Gli Stati Uniti si sono stancati di Netanyahu?
Per mesi il governo di Joe Biden ha usato la strategia di «abbracciare» il primo ministro israeliano, senza successo: ora le cose stanno cambiando, almeno nella retorica
A più di cinque mesi dall’inizio della guerra nella Striscia di Gaza, gli Stati Uniti hanno cominciato a criticare con sempre maggior forza il modo in cui Israele sta conducendo la guerra, e soprattutto l’operato del primo ministro Benjamin Netanyahu, considerato uno dei principali ostacoli al raggiungimento di un cessate il fuoco nella Striscia. È una cosa rilevante perché finora il governo statunitense aveva sostenuto in maniera quasi incondizionata il governo israeliano.
Questo cambio di politiche è cauto e graduale, ma notevole. La scorsa settimana il presidente americano Joe Biden ha detto che Netanyahu sta «danneggiando Israele più di quanto non lo stia aiutando», e in più di un’occasione negli scorsi giorni ha detto che Israele non deve attaccare Rafah, l’ultima città della Striscia di Gaza ancora non invasa dall’esercito israeliano, dove si sono rifugiati centinaia di migliaia di civili.

- Voci del dataset -
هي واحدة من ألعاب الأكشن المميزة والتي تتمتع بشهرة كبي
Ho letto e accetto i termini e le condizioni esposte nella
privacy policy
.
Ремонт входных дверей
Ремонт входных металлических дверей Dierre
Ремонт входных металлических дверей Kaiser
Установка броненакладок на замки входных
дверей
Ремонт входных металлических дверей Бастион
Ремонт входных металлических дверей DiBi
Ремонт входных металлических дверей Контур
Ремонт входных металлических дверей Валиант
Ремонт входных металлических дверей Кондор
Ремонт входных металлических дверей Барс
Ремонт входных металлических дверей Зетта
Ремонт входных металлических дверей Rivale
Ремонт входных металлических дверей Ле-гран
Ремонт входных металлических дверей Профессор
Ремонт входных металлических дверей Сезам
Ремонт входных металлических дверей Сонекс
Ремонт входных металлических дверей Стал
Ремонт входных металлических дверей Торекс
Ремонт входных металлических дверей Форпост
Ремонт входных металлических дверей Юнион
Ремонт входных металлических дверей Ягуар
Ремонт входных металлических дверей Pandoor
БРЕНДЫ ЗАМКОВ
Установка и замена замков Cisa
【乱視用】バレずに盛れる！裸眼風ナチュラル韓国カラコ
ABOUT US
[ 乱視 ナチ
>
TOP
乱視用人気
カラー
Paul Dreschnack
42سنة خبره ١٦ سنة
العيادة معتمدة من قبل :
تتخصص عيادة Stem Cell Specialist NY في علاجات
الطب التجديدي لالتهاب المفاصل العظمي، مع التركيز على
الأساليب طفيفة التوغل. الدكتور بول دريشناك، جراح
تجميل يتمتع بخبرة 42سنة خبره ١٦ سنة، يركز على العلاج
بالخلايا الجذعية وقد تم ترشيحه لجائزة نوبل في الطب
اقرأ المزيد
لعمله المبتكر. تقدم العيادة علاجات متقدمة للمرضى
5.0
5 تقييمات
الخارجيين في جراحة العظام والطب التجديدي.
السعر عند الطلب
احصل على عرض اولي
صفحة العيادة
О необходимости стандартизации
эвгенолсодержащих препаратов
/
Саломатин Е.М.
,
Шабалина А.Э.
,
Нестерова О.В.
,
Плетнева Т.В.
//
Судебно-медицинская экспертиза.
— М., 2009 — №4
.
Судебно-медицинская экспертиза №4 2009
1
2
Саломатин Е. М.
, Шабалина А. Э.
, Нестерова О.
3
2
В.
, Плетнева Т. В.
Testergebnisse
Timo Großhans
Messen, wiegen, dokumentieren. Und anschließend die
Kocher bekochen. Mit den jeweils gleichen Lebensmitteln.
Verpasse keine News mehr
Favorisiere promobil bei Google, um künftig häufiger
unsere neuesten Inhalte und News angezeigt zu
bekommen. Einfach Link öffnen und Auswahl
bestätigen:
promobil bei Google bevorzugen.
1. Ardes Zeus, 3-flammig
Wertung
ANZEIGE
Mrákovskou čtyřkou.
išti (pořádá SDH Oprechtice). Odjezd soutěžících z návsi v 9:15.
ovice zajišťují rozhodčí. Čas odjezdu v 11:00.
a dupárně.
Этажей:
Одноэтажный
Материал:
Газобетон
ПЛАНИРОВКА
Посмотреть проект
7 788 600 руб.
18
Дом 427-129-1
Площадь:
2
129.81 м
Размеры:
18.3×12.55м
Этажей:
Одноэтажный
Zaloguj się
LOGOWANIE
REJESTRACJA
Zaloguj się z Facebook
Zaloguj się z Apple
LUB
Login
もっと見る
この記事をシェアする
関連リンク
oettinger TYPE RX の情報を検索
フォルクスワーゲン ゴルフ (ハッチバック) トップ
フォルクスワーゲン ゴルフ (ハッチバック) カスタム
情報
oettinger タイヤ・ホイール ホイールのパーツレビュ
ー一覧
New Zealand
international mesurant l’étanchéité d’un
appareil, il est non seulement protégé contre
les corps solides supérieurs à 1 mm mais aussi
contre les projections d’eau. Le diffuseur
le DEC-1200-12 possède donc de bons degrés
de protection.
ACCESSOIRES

- Istruzioni -
(a) Cita dall'articolo su Stati Uniti e Netanyahu il passo che comincia con "Gli Stati Uniti si" e prosegue fino a "il governo israeliano.".
(b) Secondo l'articolo su Stati Uniti e Netanyahu, perché le critiche sempre più forti degli Stati Uniti a Israele sono una cosa rilevante? Rispondi in una, due o tre frasi.
Le voci non hanno alcun ruolo in questo lavoro.

- Risposte -
(a)
Gli Stati Uniti si sono stancati di Netanyahu?
Per mesi il governo di Joe Biden ha usato la strategia di «abbracciare» il primo ministro israeliano, senza successo: ora le cose stanno cambiando, almeno nella retorica
A più di cinque mesi dall’inizio della guerra nella Striscia di Gaza, gli Stati Uniti hanno cominciato a criticare con sempre maggior forza il modo in cui Israele sta conducendo la guerra, e soprattutto l’operato del primo ministro Benjamin Netanyahu, considerato uno dei principali ostacoli al raggiungimento di un cessate il fuoco nella Striscia. È una cosa rilevante perché finora il governo statunitense aveva sostenuto in maniera quasi incondizionata il governo israeliano.

(b) Sono rilevanti perché fino a quel momento il governo statunitense aveva sostenuto il governo israeliano in maniera quasi incondizionata.